By Chris Nicholl
Pikes Peak Library District, Colorado Springs
Suffragist, feminist activist.
Natalie Hoyt Gray was born in 1894 in Illinois to Laurence Tenney Gray and the former Susan (Susie) Huntington Bean. The Grays relocated to Colorado Springs, becoming significant social reformers. Gray’s grandmother, Mary Davy Tenney Gray, of Kansas, was a prominent woman’s education and equality advocate known as a founder “of the first association of women’s clubs in the west.” Laurence Gray, a lawyer and mining engineer, ran for Colorado’s lieutenant governor as a Populist around 1900. Susie Gray was a co-founder of the Colorado Springs Woman’s Club, Civic League, and Colorado Branch Congressional Union for Woman’s Suffrage/ NWP, which located its state headquarters in Colorado Springs in 1916. Along with compiling a digest of Colorado’s laws affecting women for the NWP’s Legal Department, Susie was treasurer of the Colorado Branch NWP until her death in 1939.
While a Colorado College student, Natalie Gray assisted with local NWP events. In August 1917, she joined the NWP at Washington, D.C., where she led a march to the White House with an incendiary banner comparing President Wilson to the German Kaiser. An outraged crowd along with fifty police officers attacked the women. Dozens of banners were destroyed and several women injured, including Gray who was attacked and bruised by eight police officers. The mob attacked the NWP headquarters, and a shot was fired into the building. In spite of the violence, the pickets returned to the street the next day. Gray and five others were arrested and found guilty of obstructing traffic. Refusing to pay the ten-dollar fine, Gray pled not guilty and served a month’s imprisonment at the Occoquan Workhouse.

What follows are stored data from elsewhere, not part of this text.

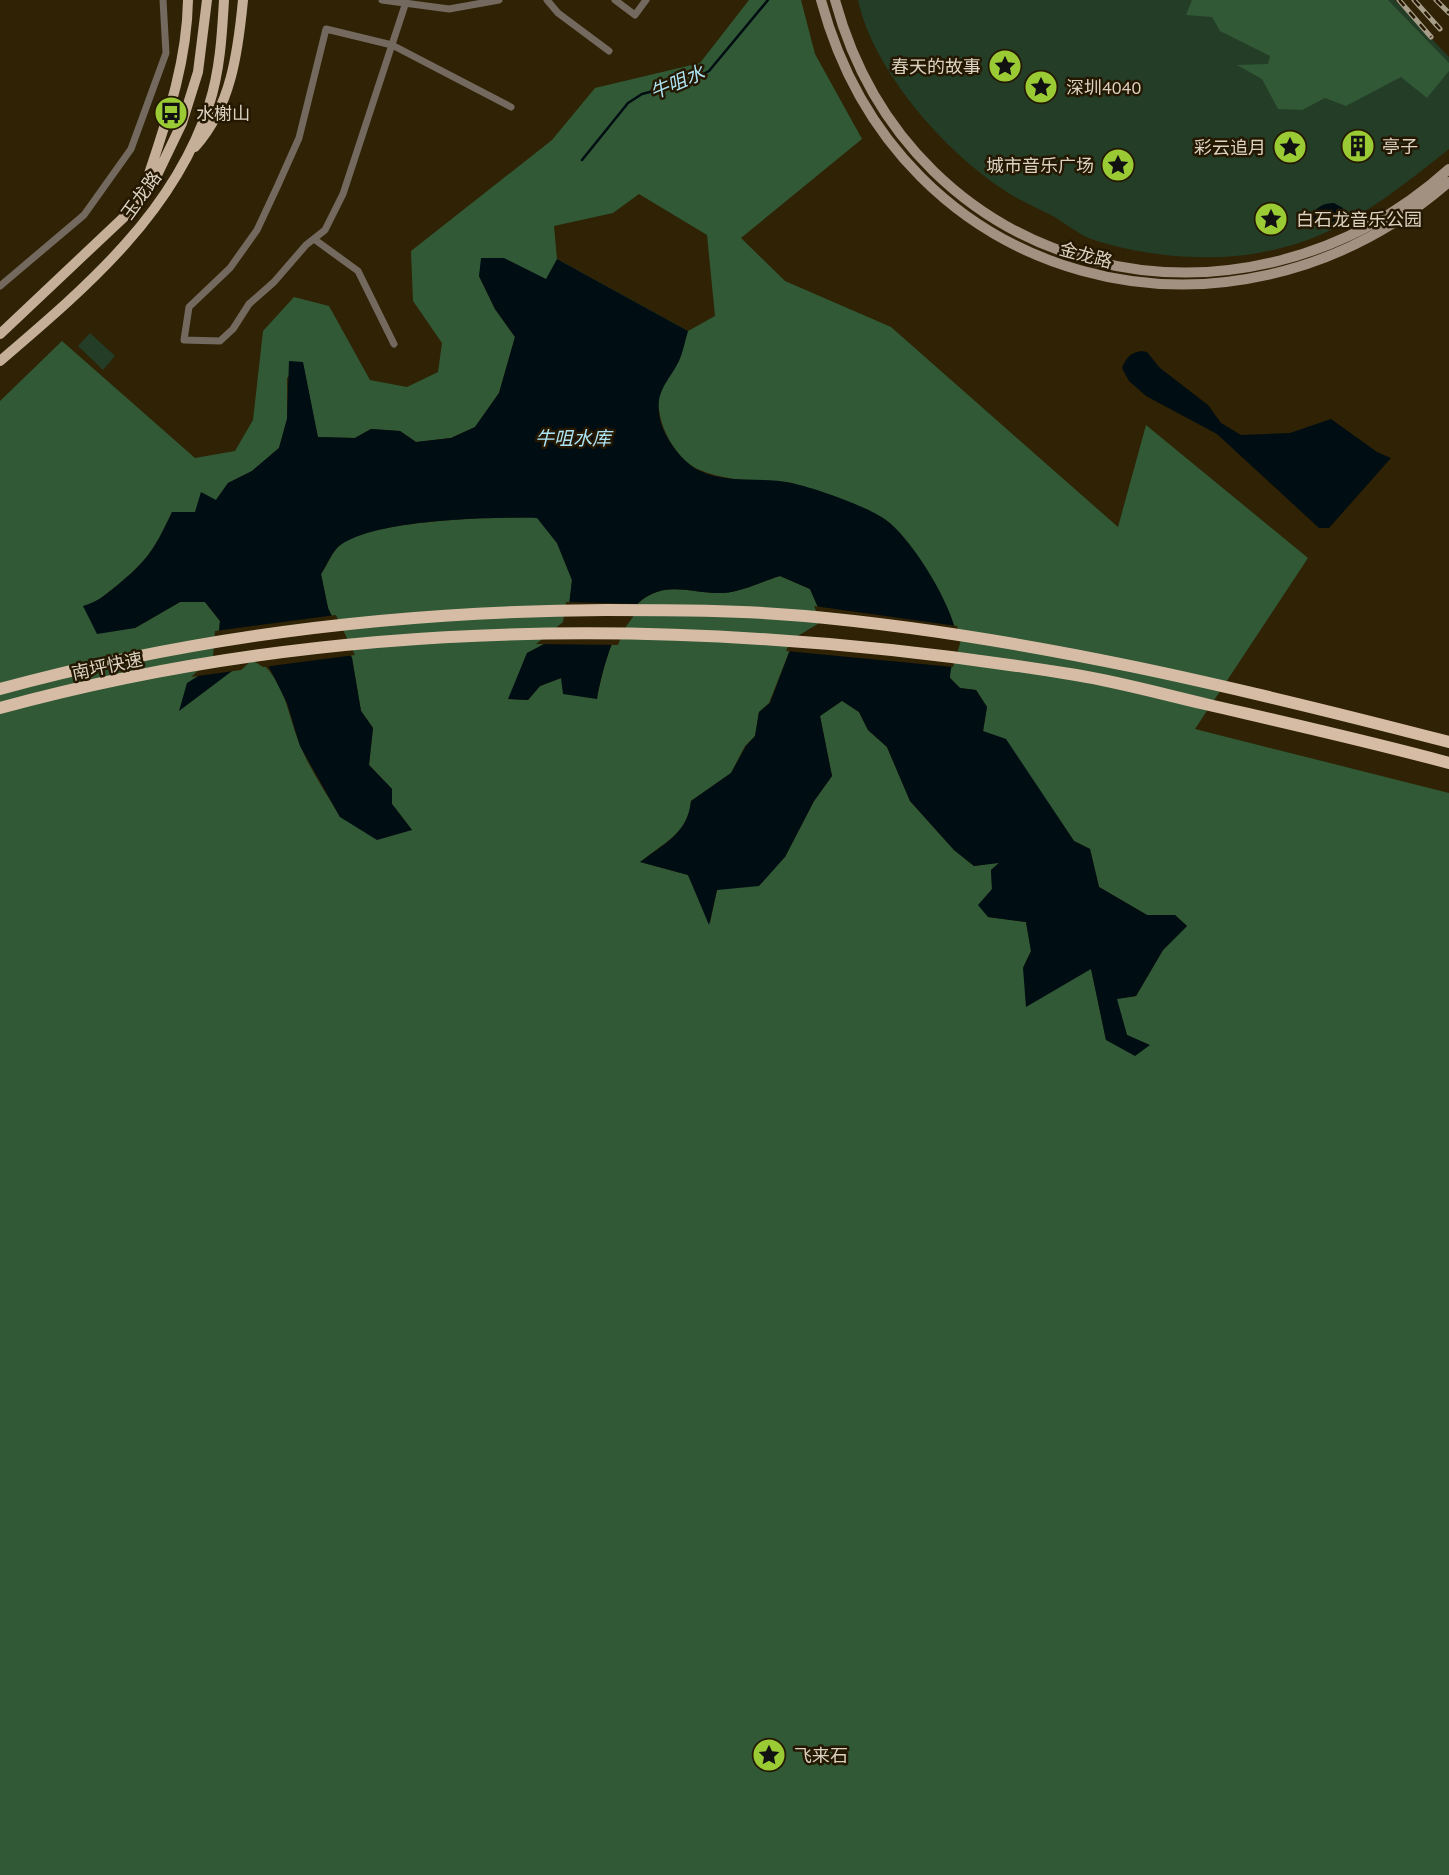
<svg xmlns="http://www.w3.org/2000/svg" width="1449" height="1875" viewBox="0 0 1449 1875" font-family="'PT Sans','Noto Sans SC',sans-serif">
  <rect width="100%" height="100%" fill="#2f2205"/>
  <path fill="#243d27" d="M858 0H1395L1449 57V149C1383 201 1332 244 1245 255 1197 261 1143 255 1097 241 1081 237 1066 223 1051 215 1035 207 1018 200 1004 190 944 151 873 70 858 0Z
    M90 333 115 356 103 370 78 346Z"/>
  <path fill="#315936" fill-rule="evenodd" d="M749 0H801L815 54 862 139 741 238 785 281 891 327 1118 527 1146 425 1308 558 1195 729 1449 793V1875H0V401L62 341 195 458 235 451 253 420 263 331 294 297 329 306 370 380 407 387 438 372 442 343 413 301 411 251 552 140 595 88 700 63ZM639 194 707 235 715 316 688 331 557 259 554 226 613 213ZM558 259 679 361C673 369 664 379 661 388 651 415 674 460 700 470 729 482 761 481 791 483L950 663V678L960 688 976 690 987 707 983 731 1032 779 1074 841 1090 849 1099 887 1147 915H1175L1187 926 1163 950 1136 996 1116 999 1127 1035 1149 1045 1106 1040 1091 968 1066 982 1023 968 1031 951 1026 922 988 917 992 889 991 870 1000 862 974 866 954 850 910 801 887 747 868 730 859 712 842 700 820 716 832 776 814 801 785 857 717 890 710 923 688 875 641 862C663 842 688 835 691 801L731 773 745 746 755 736 759 712 769 703 793 642 826 624 810 589 780 576C763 581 742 592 723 593 704 594 683 587 664 590 620 598 604 662 597 699L561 678 540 686 528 700 509 699 527 653 548 642 567 624 572 580 557 543 537 517C499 517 362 520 338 547 331 554 327 566 321 574L328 608 352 658 361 711 373 728 369 765 392 789V804L412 830 340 817C327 794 310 770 300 745 286 710 286 679 252 655L179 710 216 658 220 621 205 602H180L135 628 83 607C100 601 106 594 120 583 149 559 156 546 172 512H195L216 500 228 483 252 471 279 448 287 419V378L303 363 317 437 355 438 371 429 400 431 416 442 451 438 475 427 499 393 515 337 495 309 479 276 547 280Z
    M1192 0H1388L1449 63V71L1427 98 1401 77 1346 106 1325 98 1302 110 1278 109 1262 79 1237 65 1268 64 1270 56 1220 31 1212 17 1186 15Z"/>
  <path fill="#000d12" d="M1334 203 1343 208C1340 221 1328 227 1315 226L1312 218C1314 207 1324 203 1334 203Z
    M481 258H504L546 279 557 259 688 331C685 341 683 352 679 361 668 383 654 391 660 420 664 437 682 462 698 470 727 485 761 476 792 483 817 489 871 507 890 523 916 546 951 603 957 637 959 648 950 665 950 678L960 688 976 690 987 707 983 731 1006 739 1074 841 1090 849 1099 887 1147 915H1175L1187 926 1163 950 1136 996 1117 999 1127 1035 1150 1045 1135 1056 1106 1040 1091 969 1026 1007 1023 968 1031 951 1026 922 988 917 978 905 992 889 991 870 999 863 974 866 954 850 910 801 887 747 868 730 859 712 842 701 820 716 832 776 814 801 785 857 759 886 717 890 709 925 688 875 640 862C664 844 688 833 691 801L731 773 746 746 755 736 759 712 770 703 793 642 825 624 810 589 780 576C763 581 742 592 724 593 704 594 683 587 664 590 620 598 604 662 597 699L563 694 561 678 540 686 528 700 508 699 527 653 548 642 567 623 572 580 557 543 537 518C490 517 381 519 342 544 333 549 327 565 321 574L328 608 352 658 361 711 373 728 369 765 392 789V804L412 830 377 840 340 817 300 746 287 703 269 667 252 656 179 711 187 683C217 666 217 653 220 621L205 602H180L135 628 97 634 83 606C100 601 106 594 120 583 149 559 156 546 172 512H195L201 492 216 500 228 483 252 471 279 448 287 419 289 361 303 362 318 437 355 438 371 429 400 431 416 442 451 438 475 427 499 393 515 337 495 309 479 276Z
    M1141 351 1147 352 1160 368 1208 405 1221 423 1241 435 1290 433 1331 419 1377 452 1391 458 1329 528H1319L1217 434 1146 396 1129 381 1122 368C1126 358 1130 353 1141 351Z"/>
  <path fill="#2f2205" d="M566 602 642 604 625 628 618 645 536 644 563 622Z
    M814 606 957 626 961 640 953 667 786 651 791 640 821 622Z
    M336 615 355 655 263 667 252 660 241 670 191 677 213 657 215 631Z"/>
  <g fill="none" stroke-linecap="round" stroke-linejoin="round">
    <path stroke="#000d12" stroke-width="2.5" d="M582 160 628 103 642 94 688 82 709 71 768 0"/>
    <path stroke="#74695f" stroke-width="7" d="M382 0 449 9 499 0
      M547 0 558 13 609 51
      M615 0 635 15 646 0
      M405 5 343 194 325 230 306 245 274 282 249 304 233 329 220 341 184 340 189 307 230 268 257 230 278 185 299 138 326 29 392 45 511 107
      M314 239 358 271 394 344
      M0 286 84 215 131 149 166 53 163 0"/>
    <path stroke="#a29080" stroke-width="10" d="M821 0C898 288 1229 373 1449 182
      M835 0C911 280 1239 358 1449 169"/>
    <path stroke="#c5af99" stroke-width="10" d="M195 147C231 107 238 52 243 0
      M145 186C165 125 187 65 188 0
      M0 334 140 202 157 175 182 123 198 72 207 0
      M0 361C84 289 174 214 209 105 220 71 222 35 224 0"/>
    <path stroke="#d6bca4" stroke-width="12" d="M0 689C198 635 401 611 606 610 672 610 739 610 805 616 1024 636 1237 687 1449 742
      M0 708C351 612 719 617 1076 675 1119 682 1162 694 1205 704 1287 723 1368 741 1449 763"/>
    <defs>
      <path id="rail" d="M1399 0 1431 37
        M1414 0 1440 29
        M1436 0 1449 13"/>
    </defs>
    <use href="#rail" stroke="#a79d89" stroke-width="5"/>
    <use href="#rail" stroke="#251800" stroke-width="2.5" stroke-dasharray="8" stroke-linecap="butt"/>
  </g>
  <defs>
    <symbol id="sight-disc" viewBox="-11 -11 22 22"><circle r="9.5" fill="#9acb34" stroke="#251800"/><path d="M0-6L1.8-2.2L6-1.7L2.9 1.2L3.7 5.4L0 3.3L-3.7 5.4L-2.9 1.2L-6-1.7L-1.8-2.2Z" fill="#111"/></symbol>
    <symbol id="bus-disc" viewBox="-11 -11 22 22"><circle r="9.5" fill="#9acb34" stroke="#251800"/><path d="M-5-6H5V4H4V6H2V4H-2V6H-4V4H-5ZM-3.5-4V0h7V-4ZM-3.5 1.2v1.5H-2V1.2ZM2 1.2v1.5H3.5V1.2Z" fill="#111"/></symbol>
    <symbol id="building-disc" viewBox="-11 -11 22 22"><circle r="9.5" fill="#9acb34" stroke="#251800"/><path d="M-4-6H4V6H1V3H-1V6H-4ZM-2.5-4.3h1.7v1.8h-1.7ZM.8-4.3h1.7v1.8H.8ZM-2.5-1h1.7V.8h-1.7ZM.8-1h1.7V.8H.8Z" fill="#111"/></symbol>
  </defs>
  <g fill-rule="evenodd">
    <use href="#sight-disc" x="986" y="47" width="38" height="38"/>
    <use href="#sight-disc" x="1022" y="68" width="38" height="38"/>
    <use href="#bus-disc" x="152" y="94" width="38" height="38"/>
    <use href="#building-disc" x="1339" y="127" width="38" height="38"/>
    <use href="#sight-disc" x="1271" y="128" width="38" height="38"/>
    <use href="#sight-disc" x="1099" y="146" width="38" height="38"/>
    <use href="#sight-disc" x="1252" y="200" width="38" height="38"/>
    <use href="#sight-disc" x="750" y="1736" width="38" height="38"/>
  </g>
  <g text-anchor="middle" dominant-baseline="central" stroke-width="5" stroke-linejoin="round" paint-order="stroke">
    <g font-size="18" fill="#dbd2c2" stroke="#251800" text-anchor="start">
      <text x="981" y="66" text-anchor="end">春天的故事</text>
      <text x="1066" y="87">深圳4040</text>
      <text x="196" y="113">水榭山</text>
      <text x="1382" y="146">亭子</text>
      <text x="1266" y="147" text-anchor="end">彩云追月</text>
      <text x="1094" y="165" text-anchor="end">城市音乐广场</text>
      <text x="1296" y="219">白石龙音乐公园</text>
      <text x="794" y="1755">飞来石</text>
    </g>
    <g font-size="18" fill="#dbd2c2" stroke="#251800">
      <text transform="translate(141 195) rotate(-54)">玉龙路</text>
      <text transform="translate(1086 255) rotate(15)">金龙路</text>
      <text transform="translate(107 666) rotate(-12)">南坪快速</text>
    </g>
    <g font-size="19" font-style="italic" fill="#ace4f6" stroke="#251800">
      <text transform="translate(677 82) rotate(-23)">牛咀水</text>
      <text x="573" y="438">牛咀水库</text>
    </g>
  </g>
</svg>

In the fall of 1917, Gray served as National Committee Petition Chairman, organizing telegram and letter campaigns to elected representatives. As a paid organizer Gray traveled Colorado and the north-western states, building support by telling her slide-illustrated story of abuse and imprisonment. In June 1920, alongside of Alice Paul, Gray joined a suffrage delegation in Chicago to President-elect Warren Harding.
In 1921, Gray entered law studies in San Francisco. She married William Sheffer in December 1921. In 1923, she participated in the Equal Rights Amendment gala at the Garden of the Gods in Colorado Springs. The Sheffers lived in California where Will was a prominent dentist. In 1917, Susie Gray, when sending her only daughter, Natalie, to picket in Washington, D.C., announced, “I have no son to give my country to fight for democracy abroad and so I send my daughter to Washington to fight for democracy at home.” Ironically, both of Natalie Gray’s daughters, Natalyn and Elizabeth, served in the U.S. military during World War II. Natalie Gray Sheffer died in California in September 1955. She is buried at Evergreen Cemetery in Colorado Springs.
Chris Nicholl, “Dr. Caroline Spencer & Colorado Springs’ Radicals for Reform,” in Tim Blevins, et al., eds., Extraordinary Women of the Rocky Mountain West (Colorado Springs: Pikes Peak Library District, 2010), 291-98; Manly and Eleanor Dayton Ormes, The Book of Colorado Springs, (Colorado Springs: Dentan Printing Company, 1933), 311-13; Mary Tenney Gray in History of Wyandotte County, Kansas and Its People, ed. and comp. by Perl W. Morgan (Chicago, The Lewis Publishing Company, 1911), Chap. XXIII, pt. 2; Inez Haynes Gilmore, The Story of Alice Paul and the National Woman’s Party (Fairfax, VA: Denlinger’s Publishers, 1977), 220, 237, 243; Linda G. Ford, Iron-Jawed Angels: The Suffrage Militancy of the National Woman’s Party, 1912-1920 (Lanham, Md.: University Press of America,1991), 187; National Woman’s Party Papers, Library of Congress: Natalie Gray to Anne Martin, Oct. 3, 1917, Reel 49, National Committee Petition Chairman in “Fall Organizing Report,” Nov. 1917, Reel 52; work in CO, Caroline Spencer to Alice Paul, Nov. 7, 1918, Reel 64; Natalie Gray (Sheffer) birth and death: California Death Records at RootsWeb.com.